# TESTO DA ANALIZZARE:
Sei nato a Lipsia, poi ti sei trasferito con la famiglia a Milano e per continuare gli studi ti sei spostato in Inghilterra. Per lavoro sembri aver girato mezzo mondo. Se ti dico estate, anzi, staggione, qual è il la prima cosa che ti viene in mente, dov’è localizzato il ricordo? 
«Per me la “staggione” è Santa Marinella, provincia di Roma, casa di mia nonna. I miei primi ricordi estivi hanno tutti lo scenario di questa piccola cittadina sul mare». 

Conosci tante lingue: le più note, le africane, il farsi, il russo. Ma qual è la parola che per te meglio racchiude il senso dell’estate? 
«È una parola che conoscono tutti e cioè “safari”. Per noi indica l’escursione in una riserva o in un parco, ma in origine significa “viaggio” perché viene dall’arabo “sàfar”. In Swahili, una delle lingue che ho studiato, parlata in molte regioni dell’Africa, viaggiare, partire, si dice proprio “kusafiri”». 

Stanno andando in onda le repliche di Lupi, il programma del Nove nato da un progetto Discovery Italia e realizzato da Pesci Combattenti. Ha avuto successo e riprenderà con i nuovi episodi il 18 settembre, alle 23. Quali saranno i temi? 
«La prima puntata è incentrata sugli jihadisti a Ceuta, un’enclave spagnola in Africa di importanza strategica per i flussi migratori che è diventata la cellula jihadista più pericolosa per l’Europa. La seconda, invece, sarà sul coltan: si tratta di un minerale di cui magari non tutti hanno sentito parlare ma che tutti abbiamo nel telefono cellulare, nei pc e che viene estratto dalle miniere al confine con il Ruanda. Per la tecnologia è una risorsa insostituibile ma la sua produzione è diventata oggetto di traffici illegali. Sulle altre non posso dire molto se non che sono già a lavoro: in realtà non ho mai staccato!». 

Le droghe sono state al centro di un’altra puntata. A questo proposito, qual è secondo te la sostanza più pericolosa attualmente in circolo? 
«Oggi vengono create sostanze stupefacenti sintetiche ogni giorno, cambiando una molecola. Di queste droghe nate in laboratorio non solo non conosciamo gli effetti ma fino a quando non vengono schedate e identificate possono essere acquistate online da chiunque: ecco la cosa più pericolosa». 

Ho letto che per te, però, la vera e tra molte virgolette droga, è la corsa!
«Sì, sono diventato un appassionato! Non pensavo che mi potesse capitare perché ho sempre fatto sport di squadra, ma dicono che ormai è diventato un classico per gli uomini che si avvicinano ai 40 anni, come una crisi di mezza età: dopo aver lasciato il calcetto con gli amici anche per paura di farsi male, dopo aver mollato la palestra per ragioni di tempo, ecco che arriva la corsa! Nel mio caso, poi, è diventata importante perché è qualcosa che posso fare ovunque, mi bastano un paio di scarpette e dei pantaloncini. Domani, ad esempio, potrei venire a Napoli per lavoro e approfittarne per una corsetta sul Lungomare Caracciolo!».

# VOCI FORNITE:
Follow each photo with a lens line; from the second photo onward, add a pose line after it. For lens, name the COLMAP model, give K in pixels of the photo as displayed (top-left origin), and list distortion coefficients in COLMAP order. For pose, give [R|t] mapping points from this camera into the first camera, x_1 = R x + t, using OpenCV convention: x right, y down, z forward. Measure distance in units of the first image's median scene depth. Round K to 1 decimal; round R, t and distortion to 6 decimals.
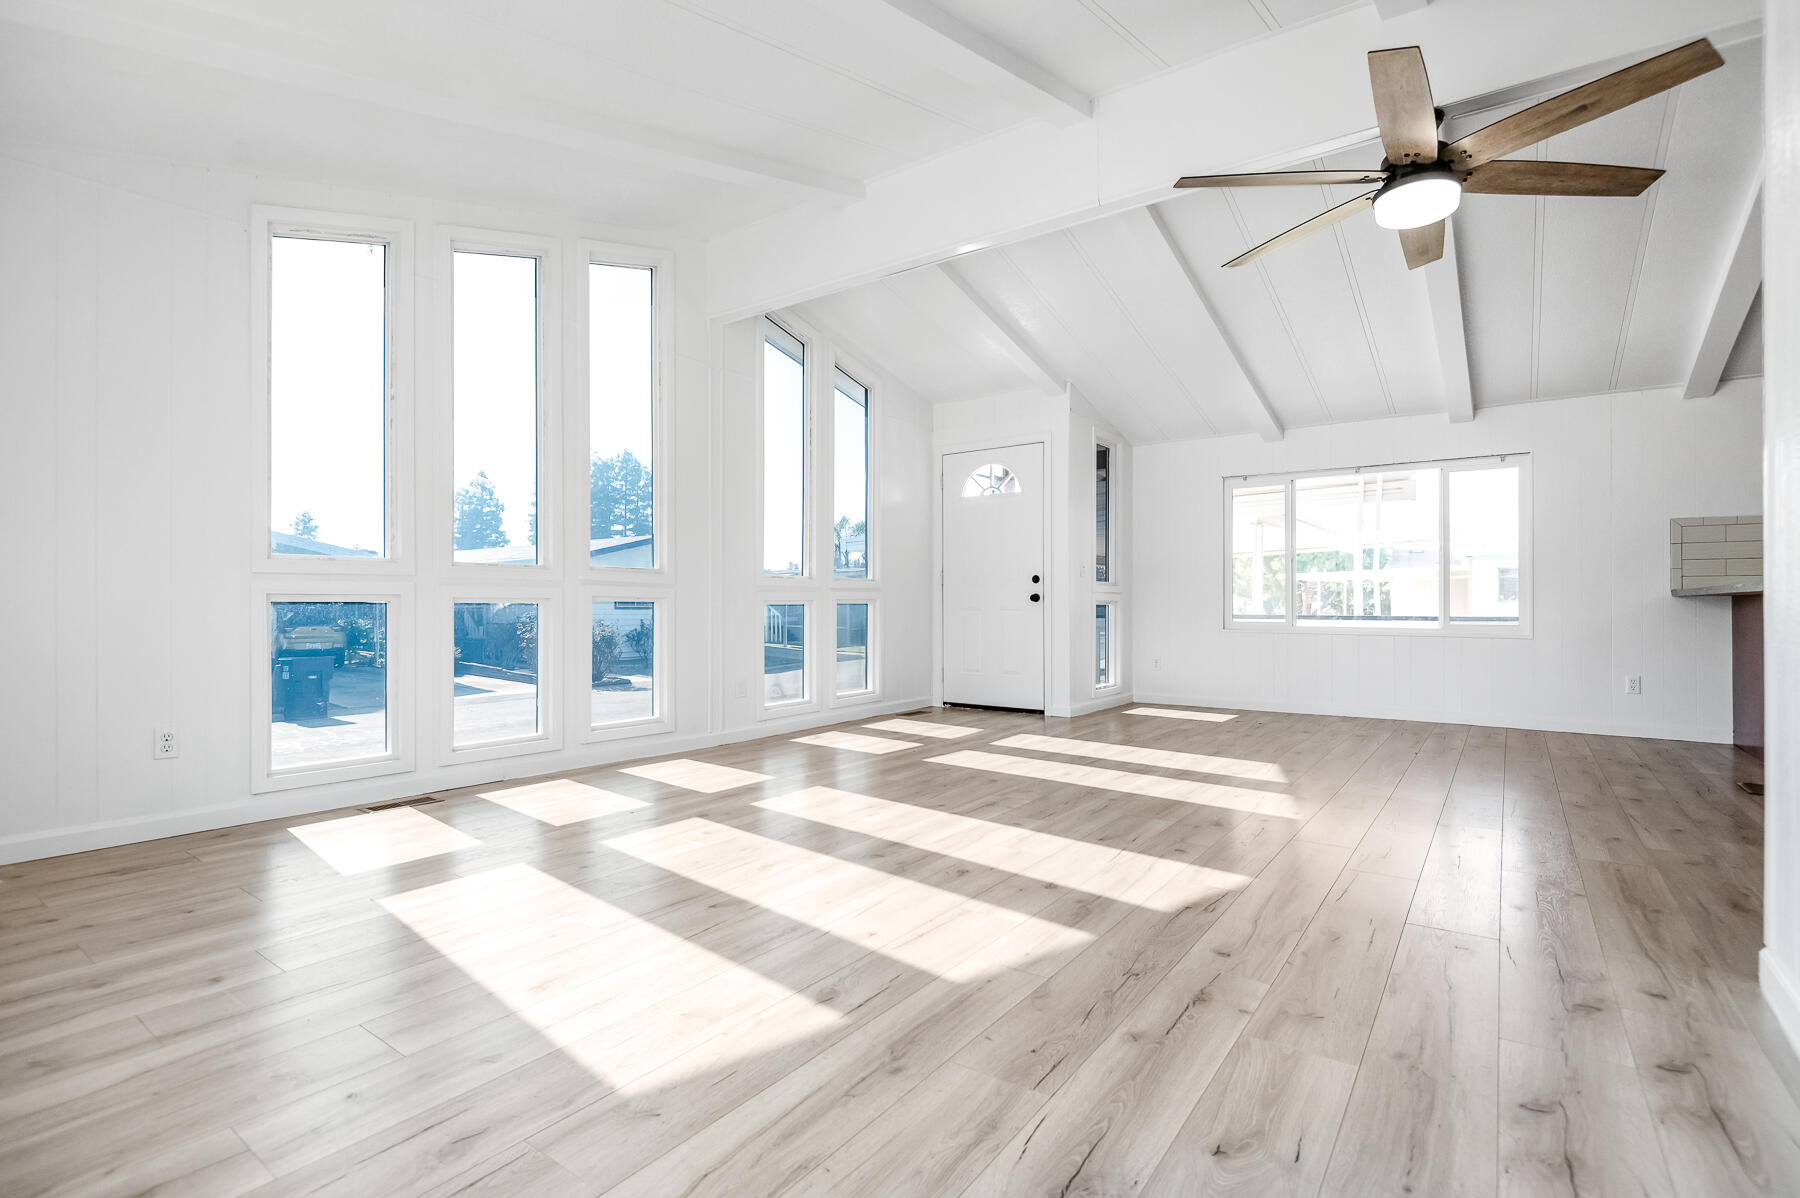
lens RADIAL K [[825.5, 0, 893.2], [0, 825.5, 600.6], [0, 0, 1]] dist [-0.001916, -0.000292]
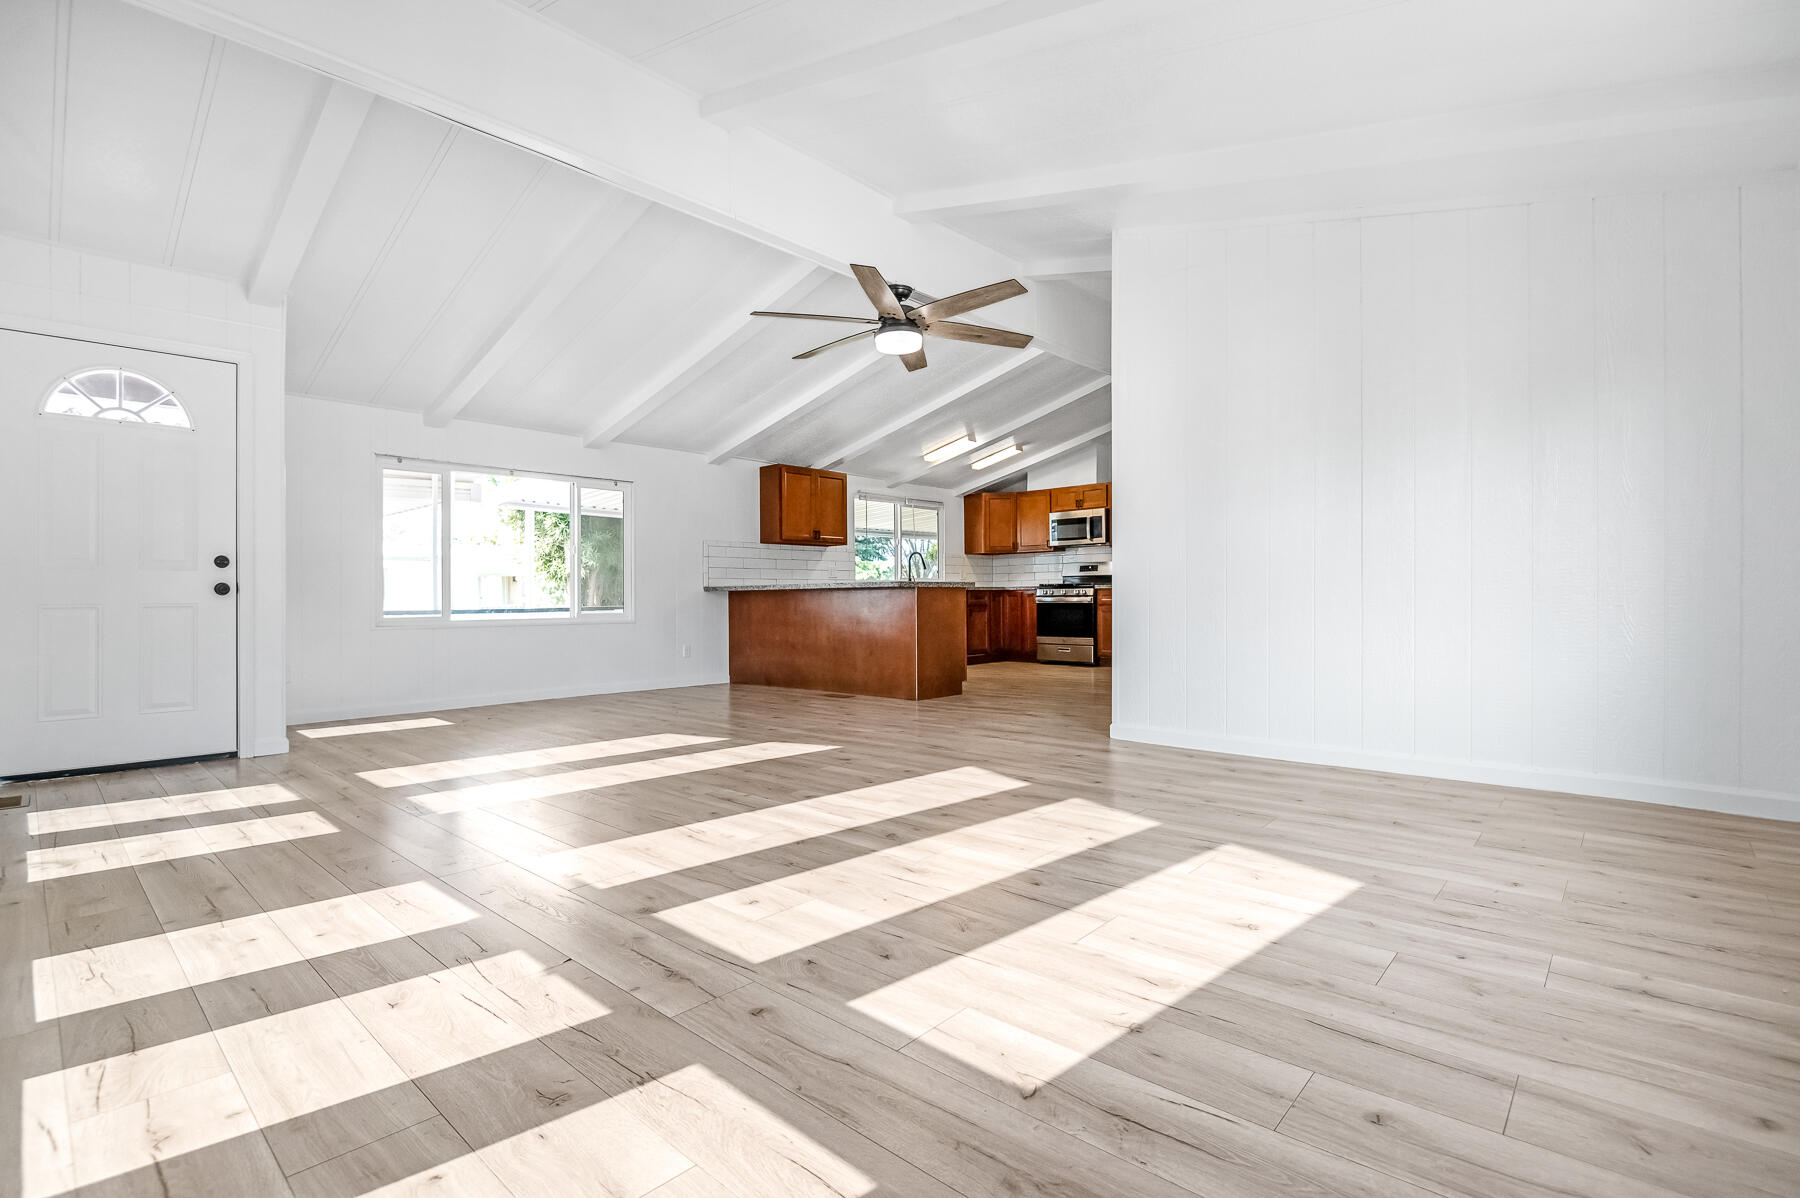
lens RADIAL K [[825.5, 0, 893.2], [0, 825.5, 600.6], [0, 0, 1]] dist [-0.001916, -0.000292]
pose [[0.109559, -0.004468, 0.993970, -1.169876], [0.004782, 0.999981, 0.003968, 0.016624], [-0.993969, 0.004318, 0.109578, 0.998446]]
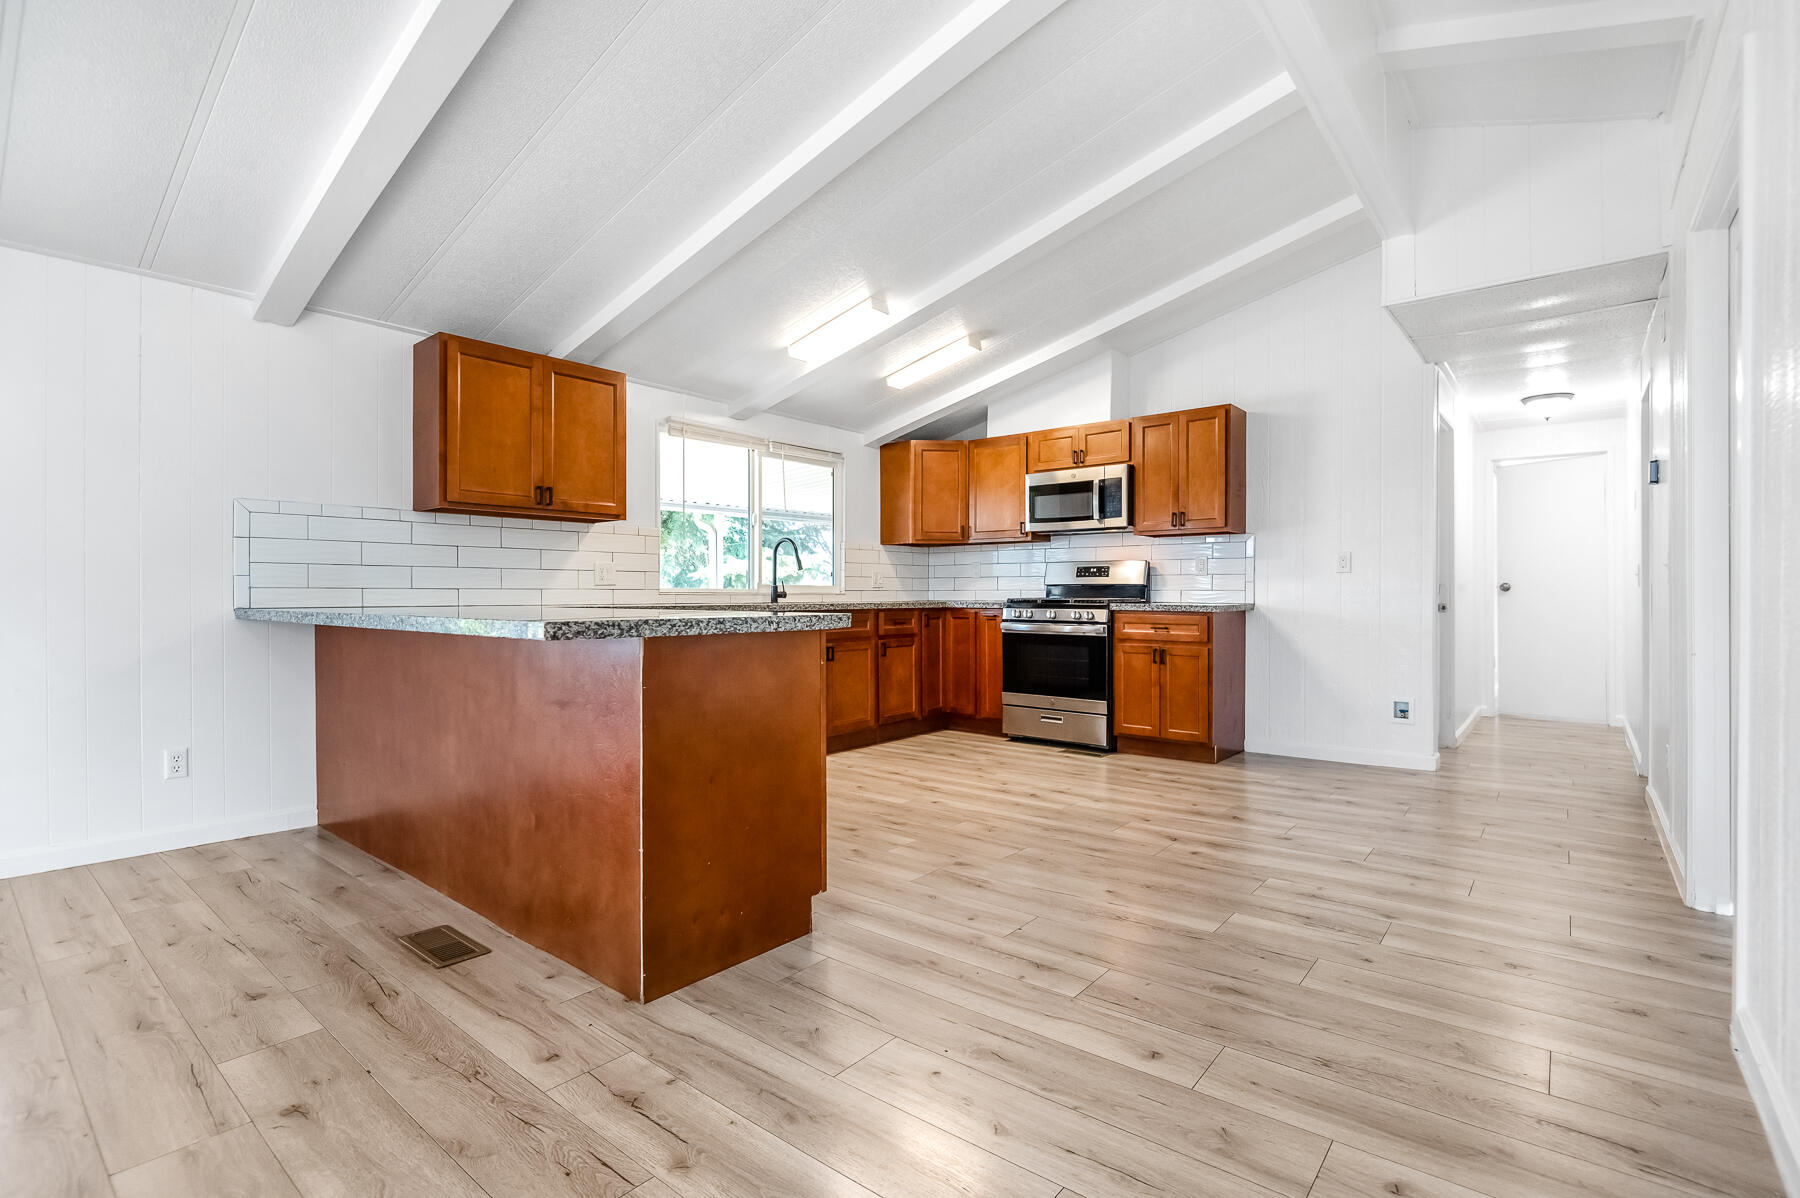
lens RADIAL K [[825.5, 0, 893.2], [0, 825.5, 600.6], [0, 0, 1]] dist [-0.001916, -0.000292]
pose [[0.050295, -0.008967, 0.998694, 0.663206], [-0.006223, 0.999937, 0.009292, -0.060520], [-0.998715, -0.006683, 0.050236, 0.928559]]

# ESERCIZI DA SVOLGERE:
- 1) Per favore, ripeti il passo dell'intervista che va da "Stanno andando in" a "saranno i temi?".
- 2) Rispondi alle seguenti domande sull'intervista.
(a) In quale provincia si trova Santa Marinella?
(b) Da quale lingua deriva in origine la parola "safari"?
(c) In che data e a che ora riprenderà Lupi con i nuovi episodi?
- 3) Prosegui l'intervista a partire dall'ultima frase riportata.

# RISPOSTE NUMERATE:
- 1)
Stanno andando in onda le repliche di Lupi, il programma del Nove nato da un progetto Discovery Italia e realizzato da Pesci Combattenti. Ha avuto successo e riprenderà con i nuovi episodi il 18 settembre, alle 23. Quali saranno i temi?

- 2)
(a) In provincia di Roma.
(b) Dall'arabo, dalla parola "sàfar".
(c) Il 18 settembre, alle 23.

- 3)
So anche che sei presissimo da una serie tv, argomento: la scienza...
«Si tratta di “Cosmos”, un documentario televisivo statunitense ma sono fissatissimo anche con il podcast delle serie radiofoniche americane. Anche in questo caso, la cosa figa è che puoi ascoltarle ovunque, basta avere l’app giusta - Podbay - che ti dà elenco e categorie. La mia preferita è “Serial”. In realtà tra i progetti che sto mettendo in piedi c’è proprio quello di una serie per la radio, una storia vera da raccontare in più puntate, una forma di racconto che lascia all’immaginazione lo spazio che il video può, invece, togliere». 

I reporter più famosi tendono a dettare un metodo di approccio e costruzione della notizia: tu come sviluppi il tuo lavoro, da cosa parti? 
«Cerco di partire dai protagonisti, da storie forti perché voglio raccontare il mondo capovolto, ma c’è anche chi personalizza e in quel caso penso a Enrico Lucci, a Pif. Io cerco di entrare con la voce, ma credo che il vero segreto sia il ritmo, una cosa che ho provato sulla mia pelle e che sfata molti miti». 

Tipo?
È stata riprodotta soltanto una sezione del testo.